JAMES W. DANIEL, Chairman ALLYN C. TATUM, Commissioner

[12] Commissioner Humphrey dissents.

[13] DISSENTING OPINION
[14] I must respectfully dissent from the opinion of the majority finding that claimant has failed to prove that he sustained a compensable injury.

[15] Claimant presented credible testimony that his job duties were hand-intensive. This testimony was corroborated by the testimony of Lloyd Quinalty and Eric Lyle Handlang, co-workers who performed the same job duties. Further, each of these employees recalled claimant complaining of difficulties with his hands and wrists while performing the job. Additionally, claimant presented credible testimony that the job duties caused his symptoms to worsen and that these symptoms would resolve somewhat over the weekend when he was off work. Electrodiagnostic studies confirmed that claimant’s condition is bilateral carpal tunnel syndrome. Based on the above evidence, I find that claimant has proven by a preponderance of the evidence that he sustained an injury arising out of and in the course of his employment.
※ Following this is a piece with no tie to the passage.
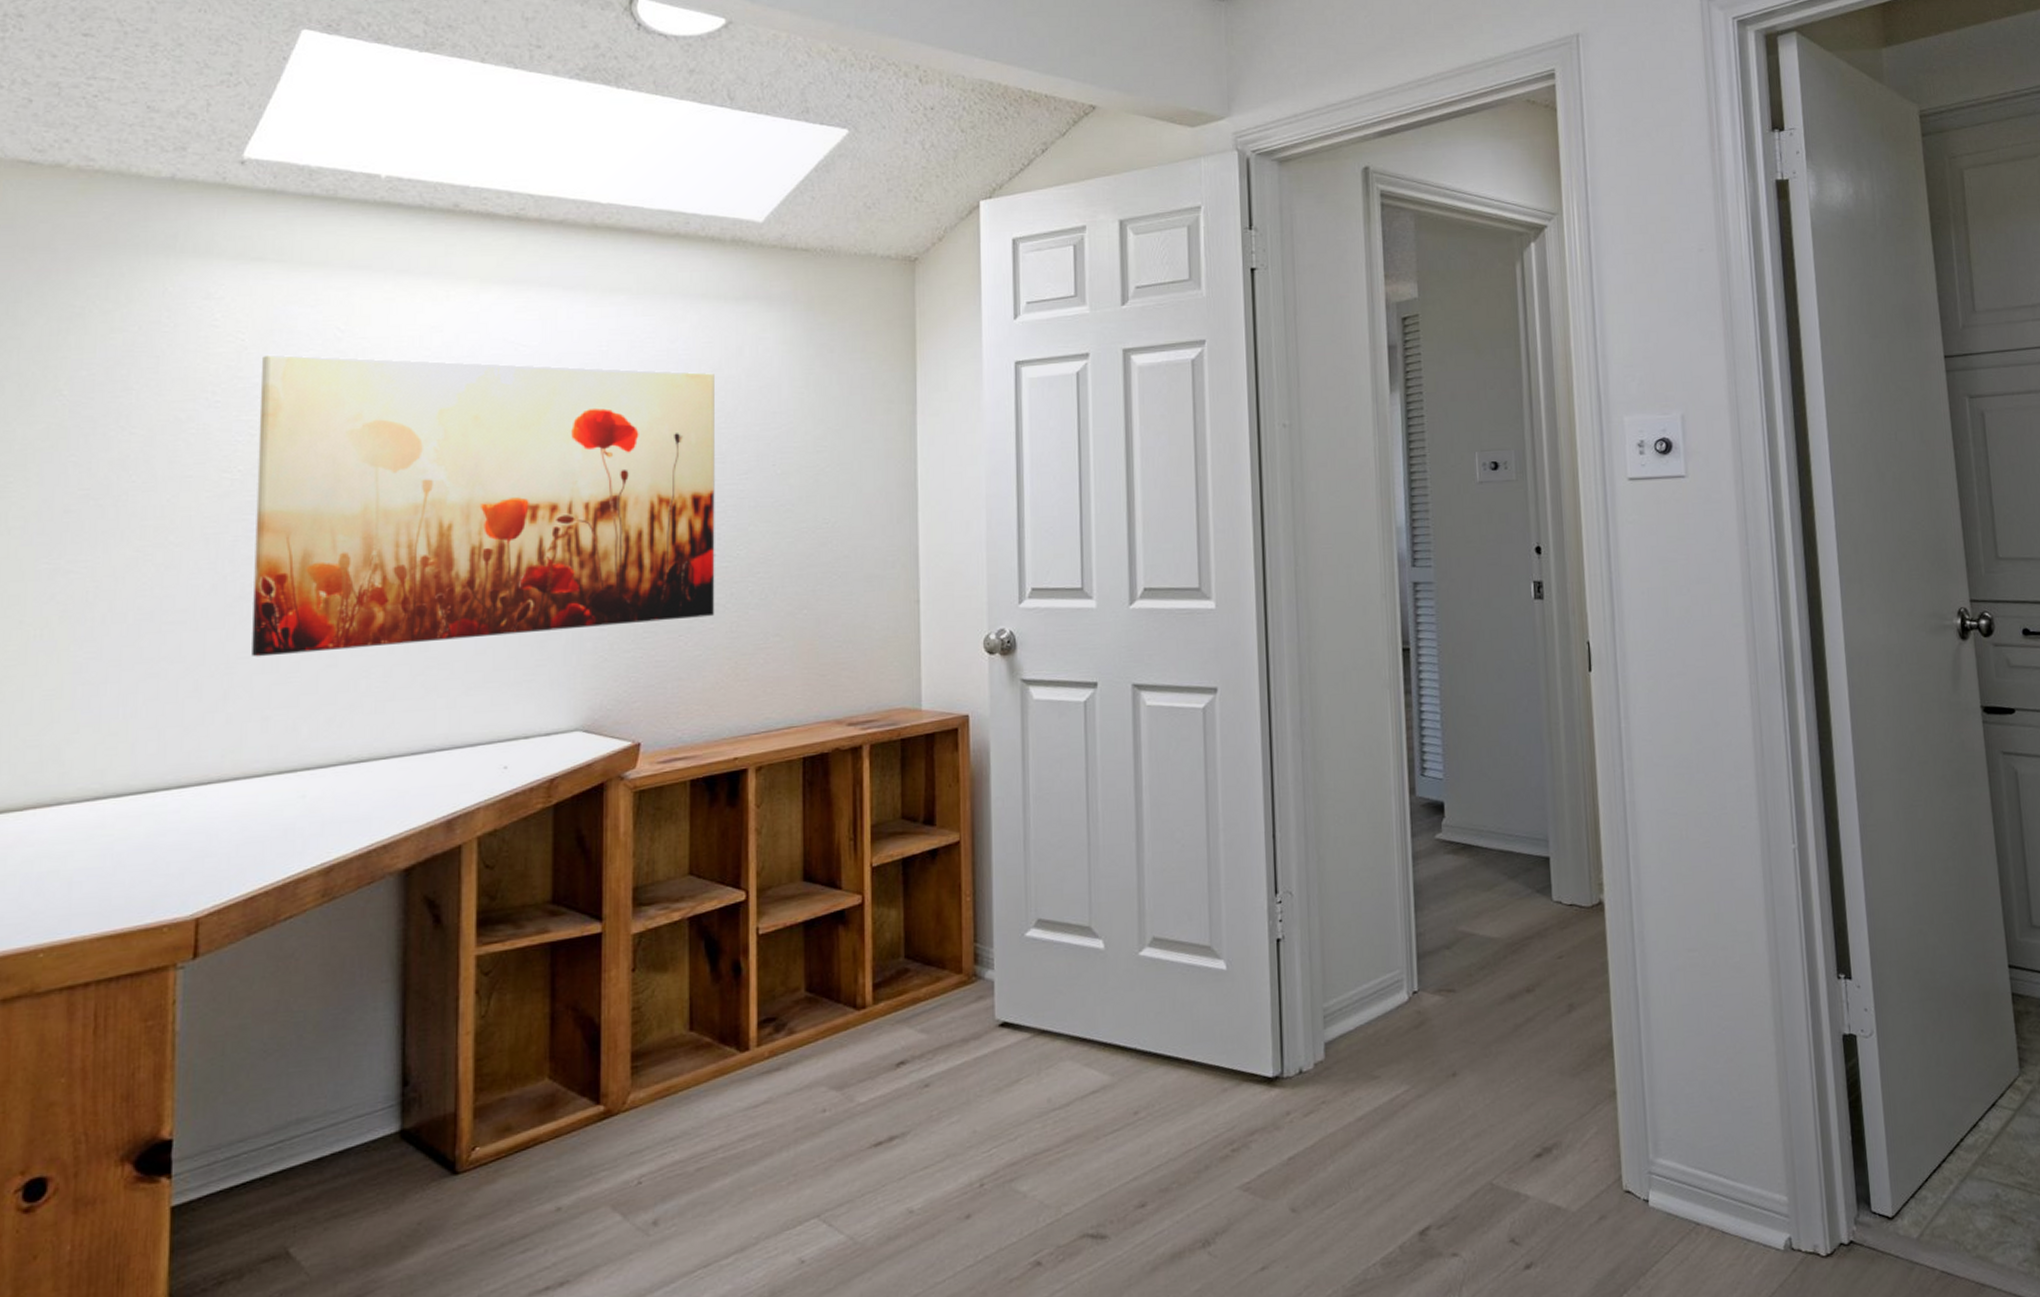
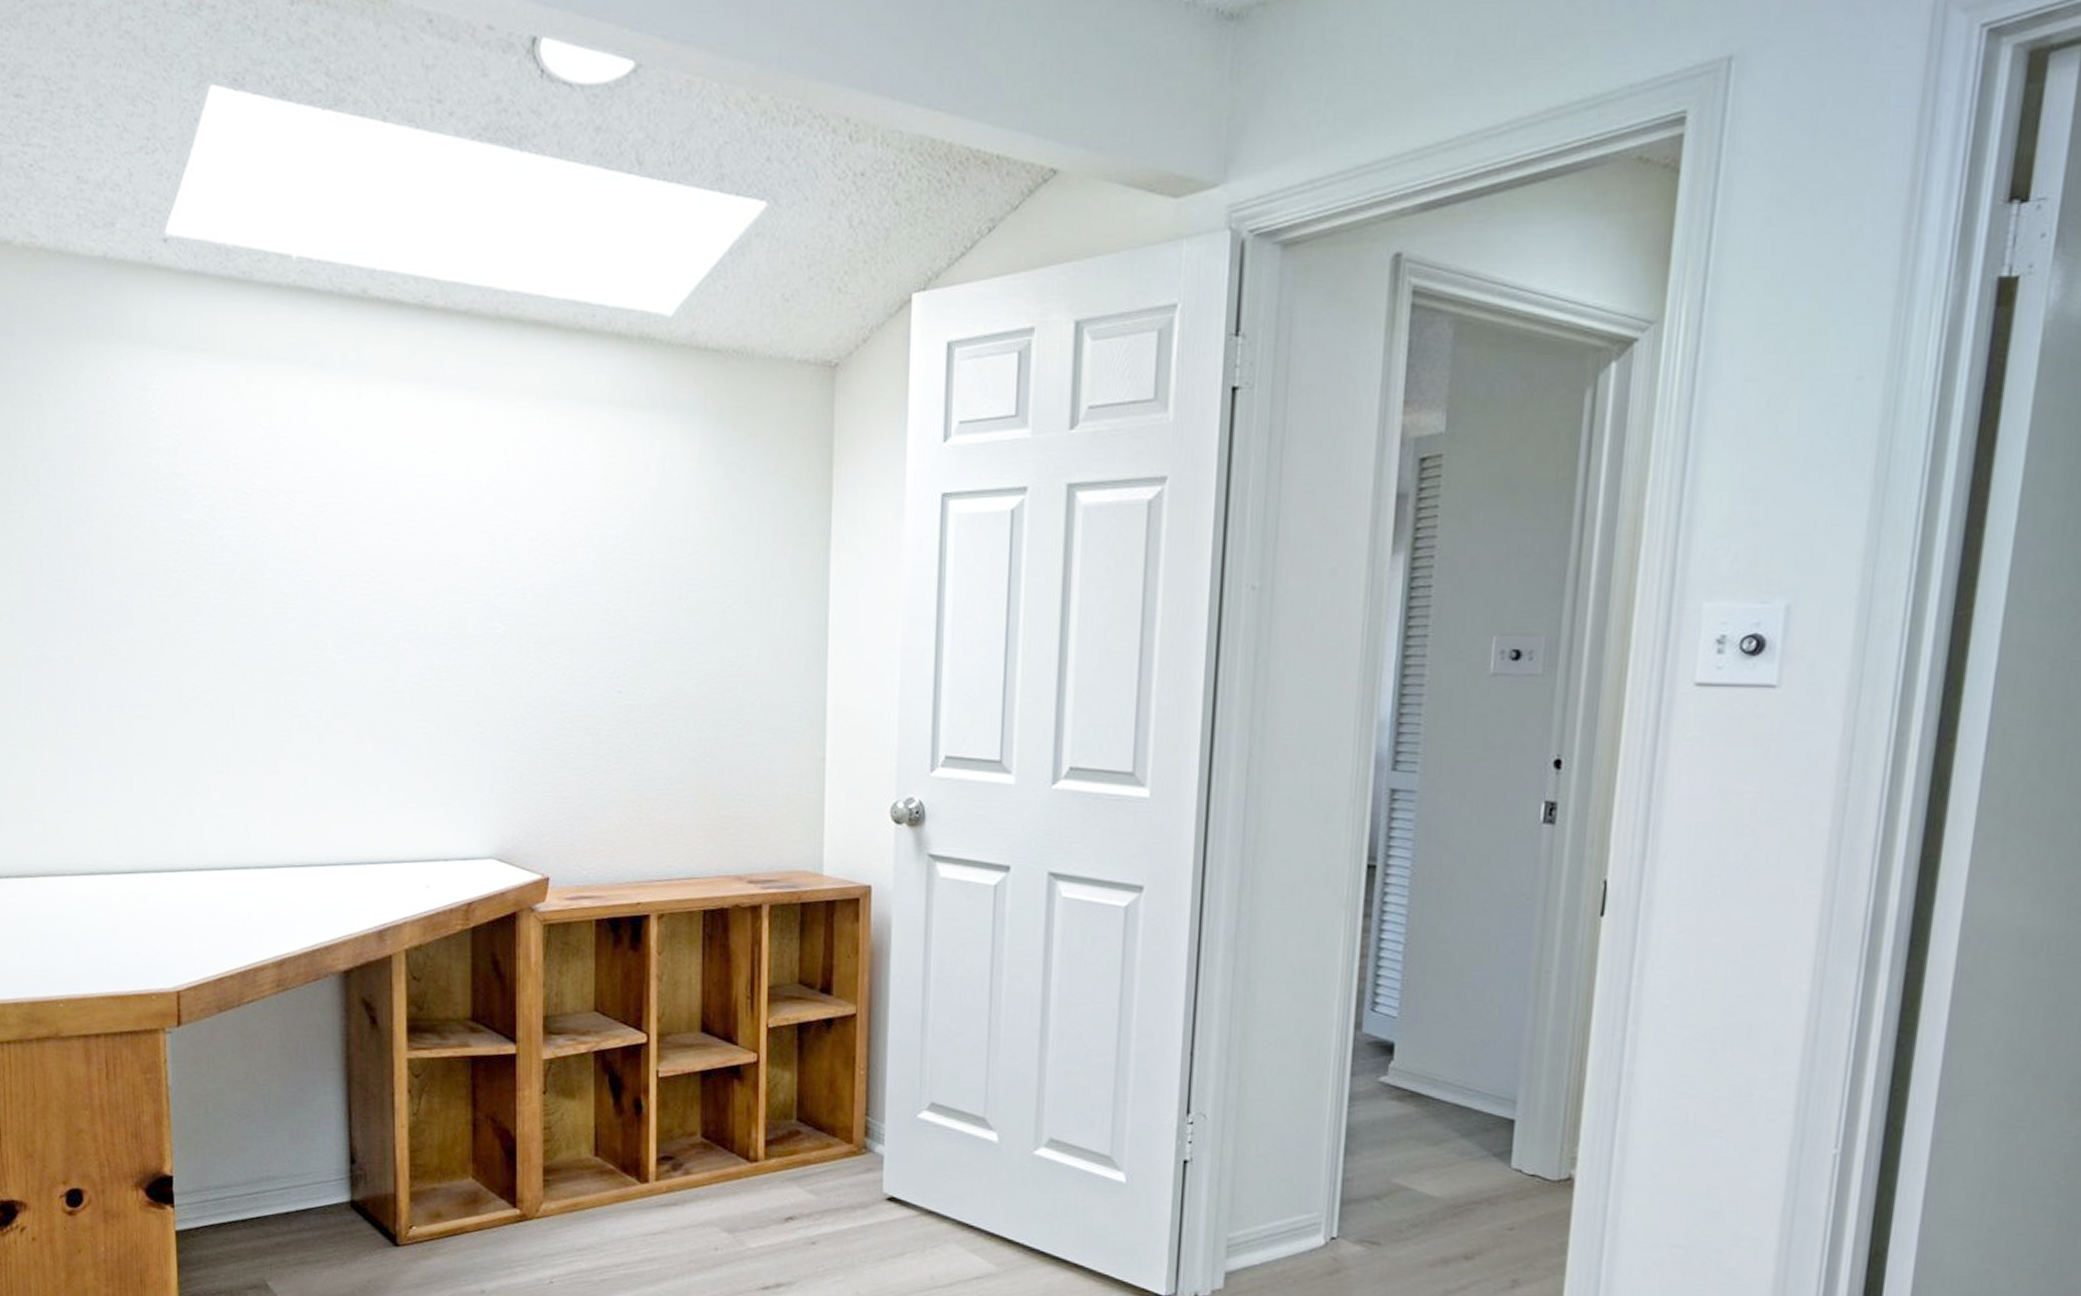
wall art: present [252,354,715,657] -> none [196,451,620,757]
[16] In my opinion, the facts of this case clearly indicate the presence of carpal tunnel syndrome, which resulted from repetitive work-related duties. Even the majority notes that claimant’s “duties required him to grip tools that were vibrating and to use a ball peen hammer.” More importantly, the majority acknowledges that claimant and his co-workers testified that “each of the duties involved fairly constant stress and shock to the hands, wrist, and arms.”

[17] For the foregoing reasons, I dissent. Claimant is clearly entitled to compensation benefits.